*** Opening THE DATA ***
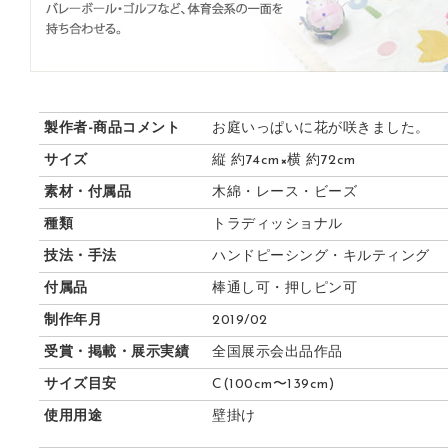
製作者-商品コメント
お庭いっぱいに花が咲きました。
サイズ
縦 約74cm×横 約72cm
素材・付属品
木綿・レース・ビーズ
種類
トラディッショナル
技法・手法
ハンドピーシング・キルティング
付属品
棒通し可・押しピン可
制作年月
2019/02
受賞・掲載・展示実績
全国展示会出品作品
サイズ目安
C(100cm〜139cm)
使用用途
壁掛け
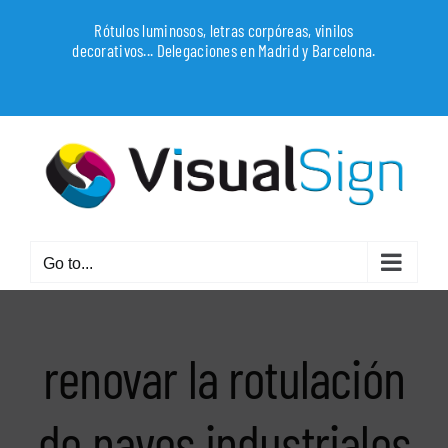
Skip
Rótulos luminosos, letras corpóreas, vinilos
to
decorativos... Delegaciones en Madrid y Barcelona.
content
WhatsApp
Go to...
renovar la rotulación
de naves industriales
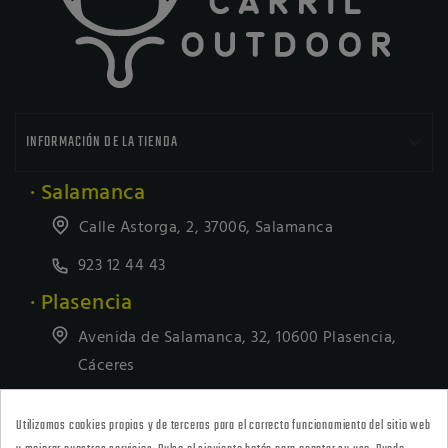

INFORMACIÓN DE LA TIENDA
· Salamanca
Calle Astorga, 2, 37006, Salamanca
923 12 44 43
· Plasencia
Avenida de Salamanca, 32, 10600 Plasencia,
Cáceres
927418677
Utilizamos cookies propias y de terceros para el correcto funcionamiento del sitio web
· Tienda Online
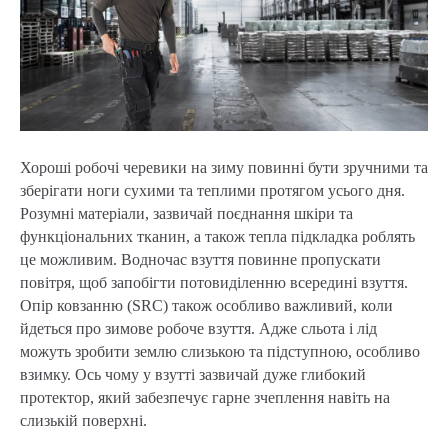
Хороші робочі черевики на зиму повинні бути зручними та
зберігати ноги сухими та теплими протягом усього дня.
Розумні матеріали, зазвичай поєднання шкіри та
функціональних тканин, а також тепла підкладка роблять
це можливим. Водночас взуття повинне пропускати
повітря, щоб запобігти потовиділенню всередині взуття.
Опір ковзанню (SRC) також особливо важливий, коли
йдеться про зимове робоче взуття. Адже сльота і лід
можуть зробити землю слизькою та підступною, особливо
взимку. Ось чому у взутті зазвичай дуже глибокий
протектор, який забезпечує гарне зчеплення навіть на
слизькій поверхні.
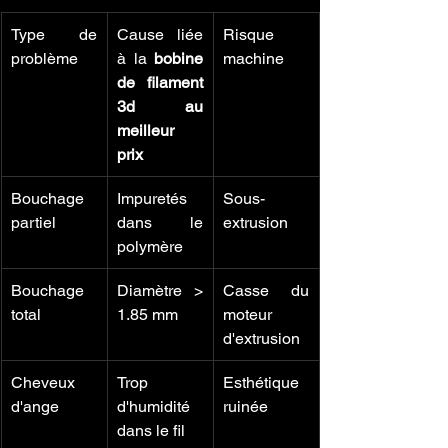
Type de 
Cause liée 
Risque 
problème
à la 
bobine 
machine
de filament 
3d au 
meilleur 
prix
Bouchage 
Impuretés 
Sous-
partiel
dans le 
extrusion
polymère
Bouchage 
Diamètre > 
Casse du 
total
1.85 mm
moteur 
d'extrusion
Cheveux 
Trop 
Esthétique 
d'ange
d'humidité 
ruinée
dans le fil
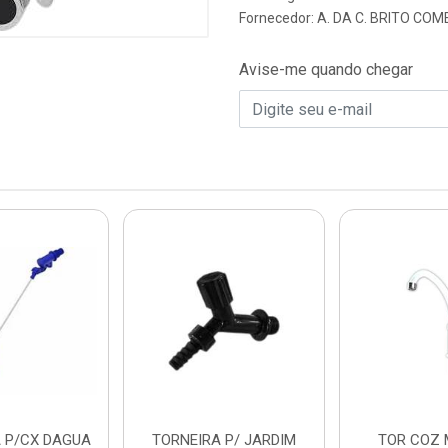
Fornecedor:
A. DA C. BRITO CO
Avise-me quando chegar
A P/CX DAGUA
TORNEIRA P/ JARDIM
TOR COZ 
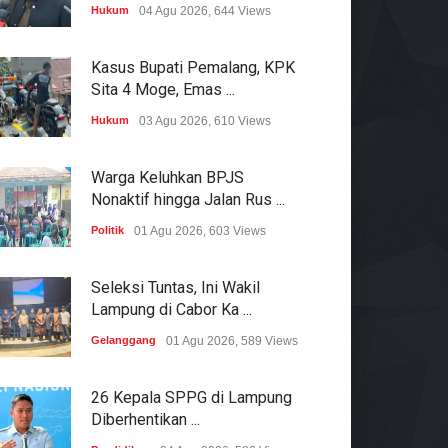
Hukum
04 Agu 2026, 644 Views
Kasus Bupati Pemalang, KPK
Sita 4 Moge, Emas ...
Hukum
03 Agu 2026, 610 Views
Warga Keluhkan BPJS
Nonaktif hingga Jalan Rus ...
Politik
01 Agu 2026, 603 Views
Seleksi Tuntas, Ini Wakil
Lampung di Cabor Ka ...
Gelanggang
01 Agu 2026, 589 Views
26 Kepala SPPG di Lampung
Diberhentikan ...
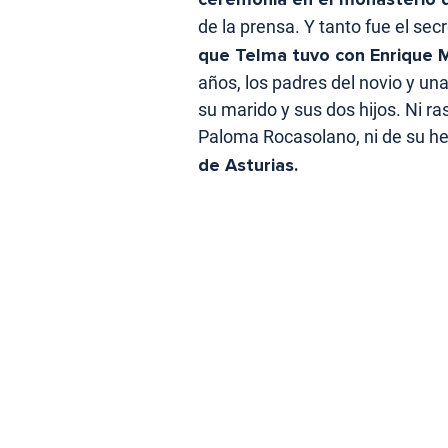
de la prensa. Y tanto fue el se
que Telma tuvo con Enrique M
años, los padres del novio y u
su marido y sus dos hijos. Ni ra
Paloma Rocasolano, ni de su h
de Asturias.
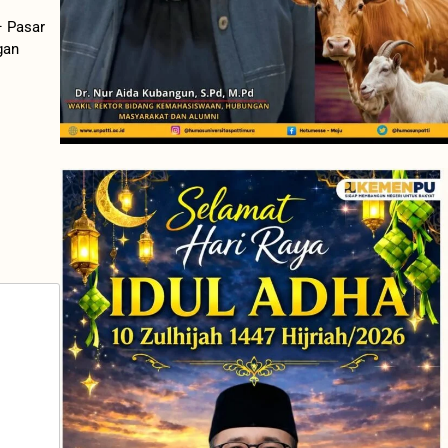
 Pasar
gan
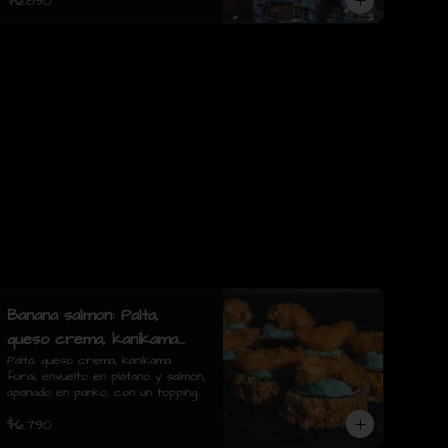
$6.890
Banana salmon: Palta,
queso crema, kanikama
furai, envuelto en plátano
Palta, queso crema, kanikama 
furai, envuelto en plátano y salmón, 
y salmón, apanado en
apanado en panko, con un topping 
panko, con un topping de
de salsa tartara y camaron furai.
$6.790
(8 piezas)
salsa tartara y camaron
*** Closing THE DATA ***
*** Opening THE DATA ***
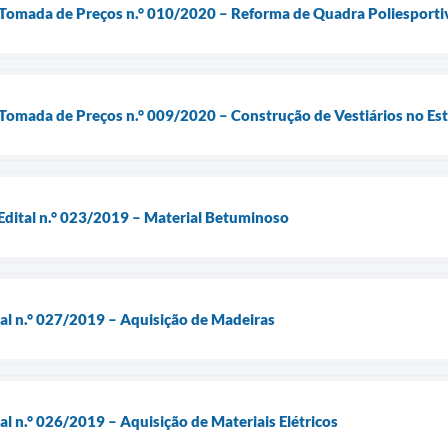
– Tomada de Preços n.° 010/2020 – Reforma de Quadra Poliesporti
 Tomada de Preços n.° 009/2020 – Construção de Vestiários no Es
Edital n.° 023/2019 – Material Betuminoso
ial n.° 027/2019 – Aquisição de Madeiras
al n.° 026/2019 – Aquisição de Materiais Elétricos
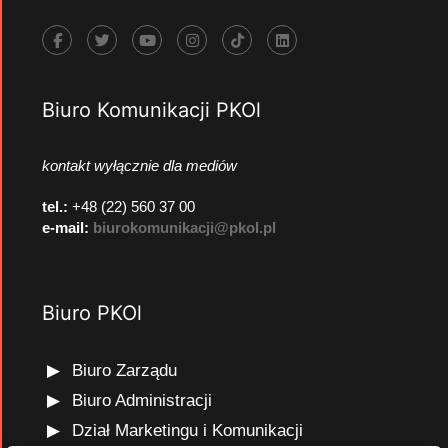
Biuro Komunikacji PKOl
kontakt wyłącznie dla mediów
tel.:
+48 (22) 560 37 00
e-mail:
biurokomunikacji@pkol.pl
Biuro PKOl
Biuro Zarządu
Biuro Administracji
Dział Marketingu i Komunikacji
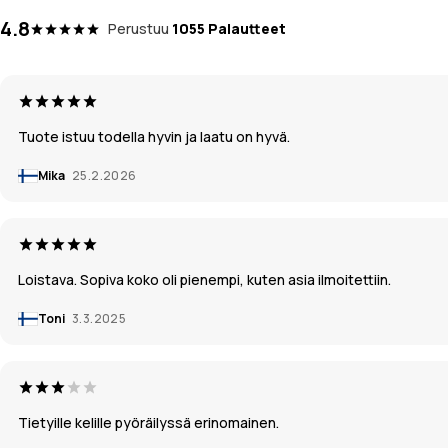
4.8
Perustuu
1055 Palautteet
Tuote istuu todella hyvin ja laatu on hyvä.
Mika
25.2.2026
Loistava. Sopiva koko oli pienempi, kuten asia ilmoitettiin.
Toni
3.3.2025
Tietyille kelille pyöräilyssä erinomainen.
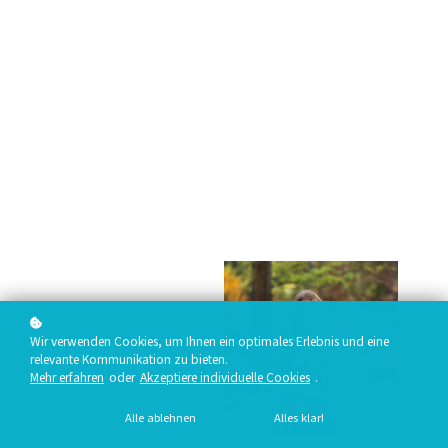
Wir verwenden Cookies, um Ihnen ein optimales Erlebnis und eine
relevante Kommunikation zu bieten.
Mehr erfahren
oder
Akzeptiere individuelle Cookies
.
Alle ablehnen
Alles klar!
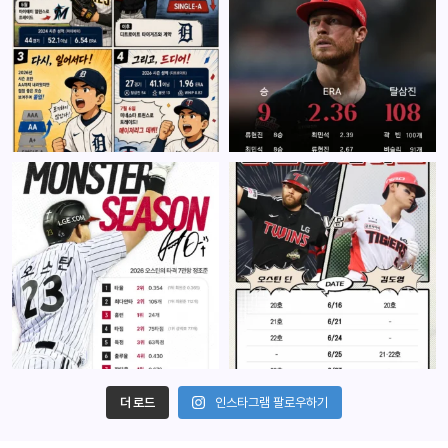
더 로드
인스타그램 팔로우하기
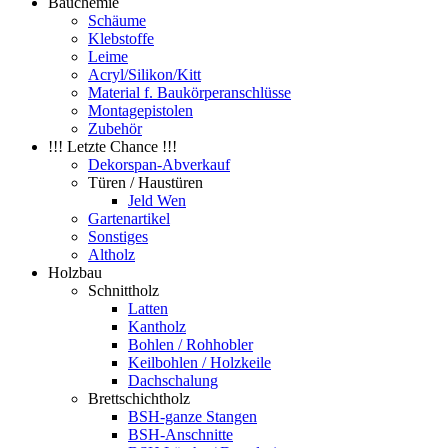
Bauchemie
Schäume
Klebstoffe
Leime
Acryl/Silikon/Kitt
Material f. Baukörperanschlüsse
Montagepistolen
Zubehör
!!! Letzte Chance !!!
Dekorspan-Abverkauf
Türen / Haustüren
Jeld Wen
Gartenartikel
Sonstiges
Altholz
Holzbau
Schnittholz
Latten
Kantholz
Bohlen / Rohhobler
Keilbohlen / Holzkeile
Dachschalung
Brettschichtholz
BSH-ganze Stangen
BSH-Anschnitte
*** Closing THE DATA ***
EXERCISE OBJECTIVE: From the records above, copy only the lines starting with the line that holds "це можливим. Водночас" and going on through the line that holds "протектор, який забезпечує", exactly as written.

SOLUTION TO THIS EXERCISE:
це можливим. Водночас взуття повинне пропускати
повітря, щоб запобігти потовиділенню всередині взуття.
Опір ковзанню (SRC) також особливо важливий, коли
йдеться про зимове робоче взуття. Адже сльота і лід
можуть зробити землю слизькою та підступною, особливо
взимку. Ось чому у взутті зазвичай дуже глибокий
протектор, який забезпечує гарне зчеплення навіть на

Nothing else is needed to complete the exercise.